Le gouvernement de Russie passe à une réglementation stricte de la production de carburant, qui s’est effondrée à son plus bas niveau depuis 17 ans après une série d’attaques de drones. En avril, au moins 9 raffineries ont été touchées, forçant les autorités à renforcer d’urgence le contrôle sur le secteur.
Mécanismes de stabilisation forcée :
- Accords obligatoires : 11 des plus grandes compagnies pétrolières, dont « Rosneft », « Gazprom Neft », « Lukoil » et « Surgutneftegas », signeront des documents avec le ministère de l’Énergie et le Service fédéral antimonopole (FAS) sur des mesures visant à saturer le marché intérieur.
- Système de « quotas » : Le gouvernement, par l’intermédiaire du ministère de l’Énergie, transmettra aux entreprises des instructions contraignantes sur les volumes de production, les expéditions nationales, les exportations et les ventes en bourse d’essence et de diesel de classe 5.
- Motivation officielle : Le cabinet justifie ces mesures par la nécessité de soutenir l’agriculture pendant la période des travaux des champs et par la croissance saisonnière de la demande.

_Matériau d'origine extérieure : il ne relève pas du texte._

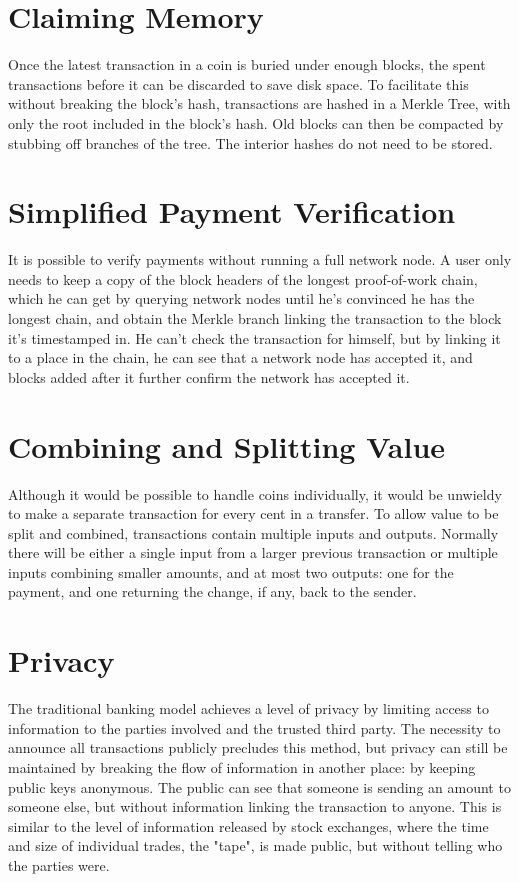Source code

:\documentclass[a4paper,12pt]{report}
\begin{document}
\section{Claiming Memory}
Once the latest transaction in a coin is buried under enough blocks, the spent transactions before
it can be discarded to save disk space. To facilitate this without breaking the block's hash,
transactions are hashed in a Merkle Tree, with only the root included in the block's hash.
Old blocks can then be compacted by stubbing off branches of the tree. The interior hashes do
not need to be stored.

\section{Simplified Payment Verification}
It is possible to verify payments without running a full network node. A user only needs to keep
a copy of the block headers of the longest proof-of-work chain, which he can get by querying
network nodes until he's convinced he has the longest chain, and obtain the Merkle branch
linking the transaction to the block it's timestamped in. He can't check the transaction for
himself, but by linking it to a place in the chain, he can see that a network node has accepted it,
and blocks added after it further confirm the network has accepted it.

\section{Combining and Splitting Value}
Although it would be possible to handle coins individually, it would be unwieldy to make a
separate transaction for every cent in a transfer. To allow value to be split and combined,
transactions contain multiple inputs and outputs. Normally there will be either a single input
from a larger previous transaction or multiple inputs combining smaller amounts, and at most two
outputs: one for the payment, and one returning the change, if any, back to the sender.

\section{Privacy}
The traditional banking model achieves a level of privacy by limiting access to information to the
parties involved and the trusted third party. The necessity to announce all transactions publicly
precludes this method, but privacy can still be maintained by breaking the flow of information in
another place: by keeping public keys anonymous. The public can see that someone is sending
an amount to someone else, but without information linking the transaction to anyone. This is
similar to the level of information released by stock exchanges, where the time and size of
individual trades, the "tape", is made public, but without telling who the parties were.
\end{document}
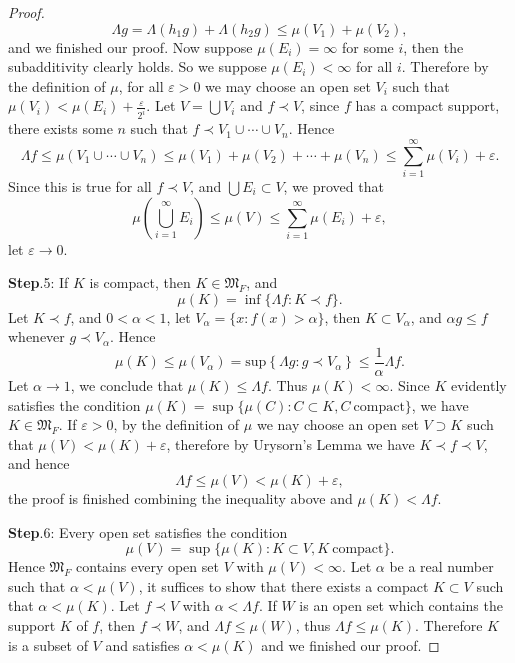 \begin{proof}
$$
\Lambda g=\Lambda \left( h_1g \right) +\Lambda \left( h_2g \right) \le \mu \left( V_1 \right) +\mu \left( V_2 \right) ,
$$
and we finished our proof. Now suppose $\mu(E_i)=\infty$ for some $i$, then the subadditivity clearly holds. So we suppose $\mu(E_i)<\infty$ for all $i$. Therefore by the definition of $\mu$, for all $\varepsilon>0$ we may choose an open set $V_i$ such that $\mu(V_i)<\mu(E_i)+\frac{\varepsilon}{2^i}$. Let $V=\bigcup V_i$ and $f\prec V$, since $f$ has a compact support, there exists some $n$ such that $f\prec V_1\cup\cdots\cup V_n$. Hence 
$$
\Lambda f\le \mu \left( V_1\cup \cdots \cup V_n \right) \le \mu \left( V_1 \right) +\mu \left( V_2 \right) +\cdots +\mu \left( V_n \right) \le \sum_{i=1}^{\infty}{\mu \left( V_i \right)}+\varepsilon .
$$
Since this is true for all $f\prec V$, and $\bigcup{E_i}\subset V$, we proved that 
$$
\mu \left( \bigcup_{i=1}^{\infty}{E_i} \right) \le \mu \left( V \right) \le \sum_{i=1}^{\infty}{\mu \left( E_i \right)}+\varepsilon ,
$$
let $\varepsilon\to 0$.\par
\textbf{Step}.5: If $K$ is compact, then $K\in\mathfrak{M}_F$, and 
$$\mu(K)=\inf\{\Lambda f:K\prec f\}.$$
Let $K\prec f$, and $0<\alpha<1$, let $V_\alpha=\{x:f(x)>\alpha\}$, then $K\subset V_\alpha$, and $\alpha g\le f$ whenever $g\prec V_\alpha$. Hence 
$$
\mu \left( K \right) \le \mu \left( V_{\alpha} \right) =\mathrm{sup}\left\{ \Lambda g:g\prec V_{\alpha} \right\} \le \frac{1}{\alpha}\Lambda f.
$$
Let $\alpha\to 1$, we conclude that $\mu(K)\le\Lambda f$. Thus $\mu(K)<\infty$. Since $K$ evidently satisfies the condition $\mu(K)=\sup\{\mu(C):C\subset K,C\ \text{compact}\}$, we have $K\in\mathfrak{M}_F$. If $\varepsilon>0$, by the definition of $\mu$ we nay choose an open set $V\supset K$ such that $\mu(V)<\mu(K)+\varepsilon$, therefore by Urysorn's Lemma we have $K\prec f\prec V$, and hence 
$$
\Lambda f\le \mu \left( V \right) <\mu \left( K \right) +\varepsilon ,
$$
the proof is finished combining the inequality above and $\mu(K)<\Lambda f$.\par
\textbf{Step}.6: Every open set satisfies the condition 
$$\mu(V)=\sup\{\mu(K):K\subset V,K\ \text{compact}\}.$$
Hence $\mathfrak{M}_F$ contains every open set $V$ with $\mu(V)<\infty$. Let $\alpha$ be a real number such that $\alpha<\mu(V)$, it suffices to show that there exists a compact $K\subset V$ such that $\alpha<\mu(K)$. Let $f\prec V$ with $\alpha<\Lambda f$. If $W$ is an open set which contains the support $K$ of $f$, then $f\prec W$, and $\Lambda f\le\mu(W)$, thus $\Lambda f\le\mu(K)$. Therefore $K$ is a subset of $V$ and satisfies $\alpha<\mu(K)$ and we finished our proof.\par

\end{proof}
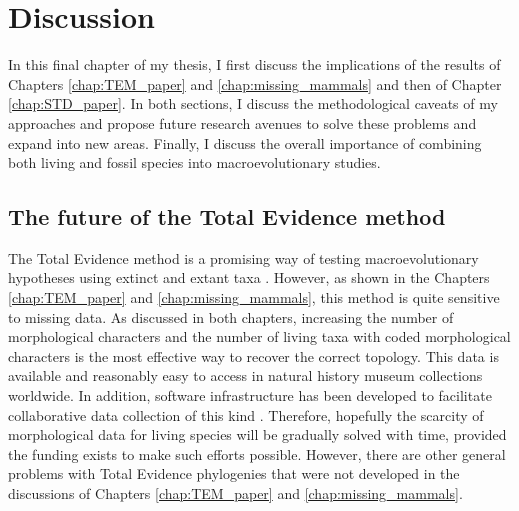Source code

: \chapter{Discussion}
\label{chap:discussion}

%
%

In this final chapter of my thesis, I first discuss the implications of the results of Chapters \ref{chap:TEM_paper} and \ref{chap:missing_mammals} and then of Chapter \ref{chap:STD_paper}.
In both sections, I discuss the methodological caveats of my approaches and propose future research avenues to solve these problems and expand into new areas.
Finally, I discuss the overall importance of combining both living and fossil species into macroevolutionary studies.

\section{The future of the Total Evidence method}
The Total Evidence method is a promising way of testing macroevolutionary hypotheses using extinct and extant taxa \citep[e.g.][]{ronquista2012,Slater2012MEE,Wood01032013,beckancient2014,Dembo2015}.
However, as shown in the Chapters \ref{chap:TEM_paper} and \ref{chap:missing_mammals}, this method is quite sensitive to missing data.
As discussed in both chapters, increasing the number of morphological characters and the number of living taxa with coded morphological characters is the most effective way to recover the correct topology.
This data is available and reasonably easy to access in natural history museum collections worldwide. 
In addition, software infrastructure has been developed to facilitate collaborative data collection of this kind \citep[\textit{MorphoBank};][]{morphobank}.
Therefore, hopefully the scarcity of morphological data for living species will be gradually solved with time, provided the funding exists to make such efforts possible.
However, there are other general problems with Total Evidence phylogenies that were not developed in the discussions of Chapters \ref{chap:TEM_paper} and \ref{chap:missing_mammals}.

Analyse de la résilience et des risques : Le passage à la « gestion manuelle » du secteur pétrolier est le signe d’une crise profonde du système. Depuis le début de l’année 2026, les raffineries russes ont été attaquées par des drones au moins 19 fois, entraînant l’arrêt partiel ou total du raffinage dans cinq grandes usines pour le seul mois d’avril. La chute du taux d’utilisation des capacités à 4,69 millions de barils par jour (minimum depuis 2009) expose la vulnérabilité critique de l’arrière-garde énergétique du pays agresseur. Pour l’UE et la communauté internationale, c’est un signal clair : les coûts de la guerre et l’incapacité à protéger les infrastructures détruisent les mécanismes du marché en RF, transformant l’économie en un modèle de distribution rigide. La base de ressources du régime fond, et la pression administrative sur les entreprises ne fait que masquer l’incapacité de l’État à garantir la sécurité énergétique.
Bilan : Le Kremlin reconnaît de fait l’incapacité du marché à s’adapter aux conséquences de la guerre. L’obligation faite aux pétroliers de travailler selon les plans de l’État confirme la dégradation du secteur et l’aggravation de la paralysie infrastructurelle.